• **DATA RECORDS**
- Opening Delimiter -

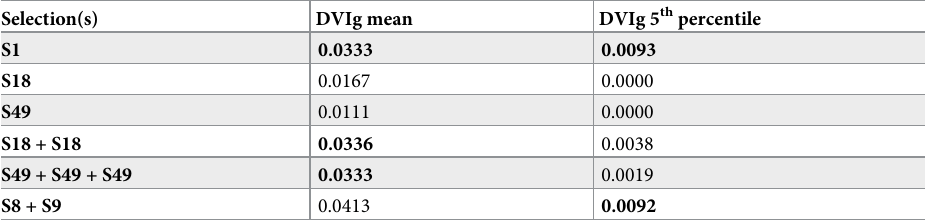
Table 1. Examples of risk and mean equivalence with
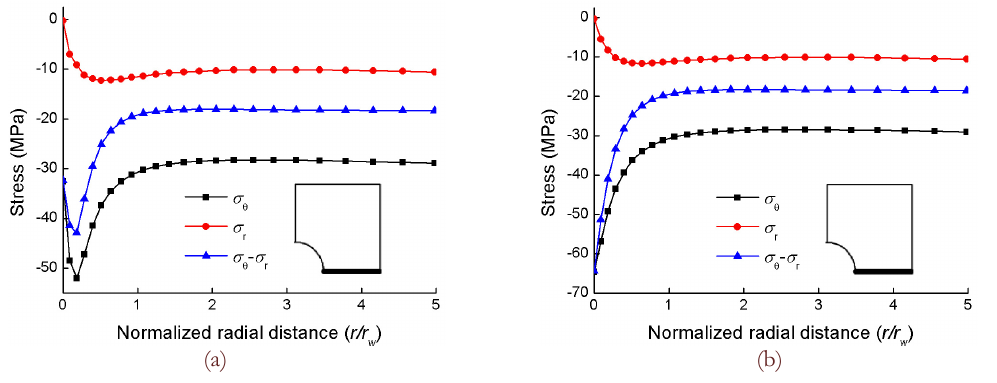
c =12 MPa; (b) c =50 m m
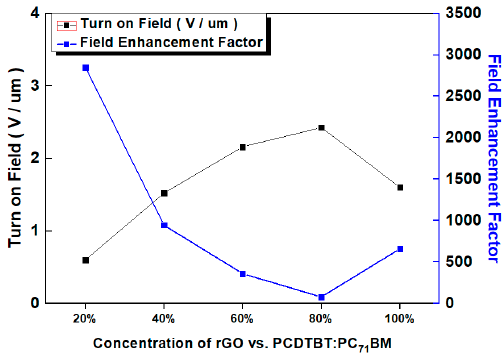
Figure 6. Variation of the turn on field (black line) and the enhancement factor (blue line) in different concentrations of PCDTBT:PC 71 BM:rGO and P3HT:rGO composite inks. Table 1. Field enhancement factor and turn-on field figures classified per composite type (columns) and for HI/AcOH-reduced rGO ink with diversified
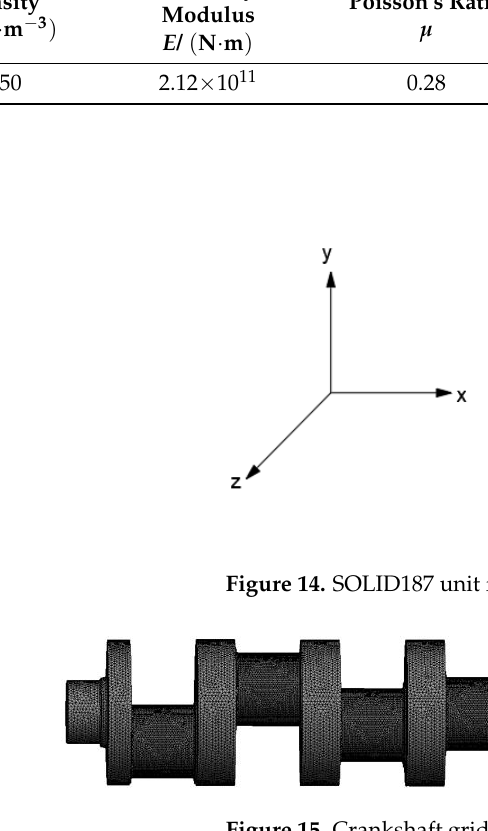
Figure 15. Crankshaft grid mode.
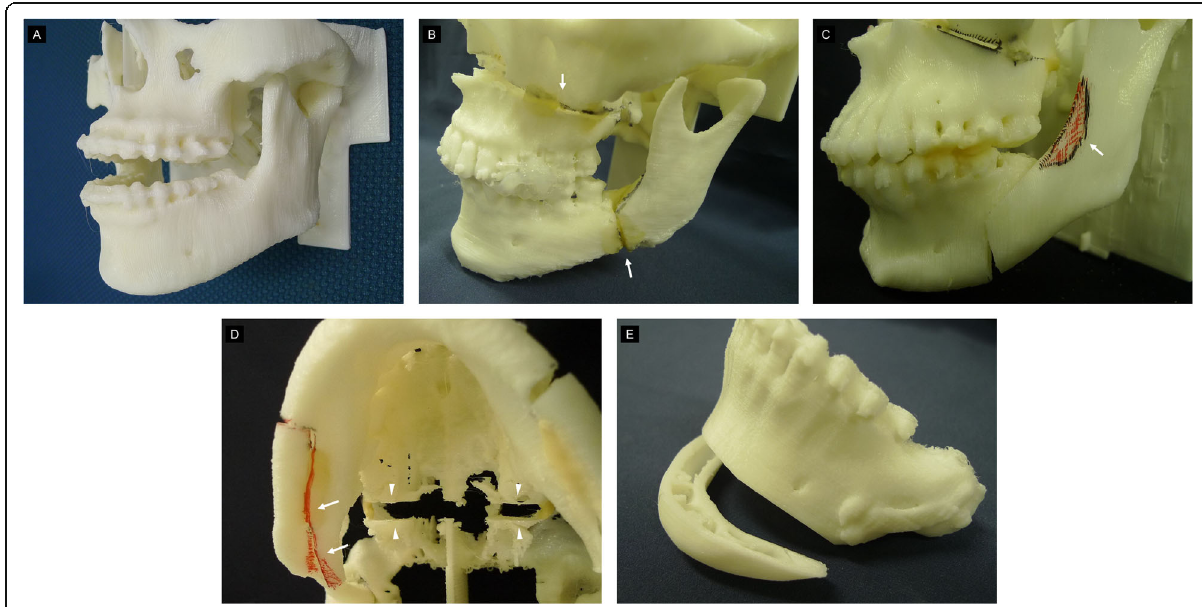
Fig. 6 3D models used for orthognathic surgery, fabricated with a desktop 3D printer and surgical simulation. Since the FOV is from the orbital floor to the lower edge of the mandible, the slice thickness is greater. Therefore, the reproducibility of the morphology of the teeth is poor, but the accuracy is sufficiently high for osteotomy simulation. a 3D model with maxillary retrusion and mandibular protrusion. b Surgical simulation of Le Fort I osteotomy and SSRO (arrow). c By performing 3D model surgery, the amount of trimming of the anterior mandibular ramus can be predicted (arrowheads). d The arrowhead shows the amount of maxilla movement. The arrow shows bone interference. e In genioplasty, checking the width and height of bones and the position of mental foramen with a 3D model is very useful for predicting risk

- Closing Delimiter -

• **DIRECTIONS FOR THIS TASK**
Copy the lines above exactly, starting with the line that contains "Figure 6. Variation" and ending with the line that contains "Figure 15. Crankshaft grid mode.", and leave out any pictures.

• **RESULT FOR THIS EXERCISE**
Figure 6. Variation of the turn on field (black line) and the enhancement factor (blue line) in different concentrations of PCDTBT:PC 71 BM:rGO and P3HT:rGO composite inks. Table 1. Field enhancement factor and turn-on field figures classified per composite type (columns) and for HI/AcOH-reduced rGO ink with diversified
Figure 15. Crankshaft grid mode.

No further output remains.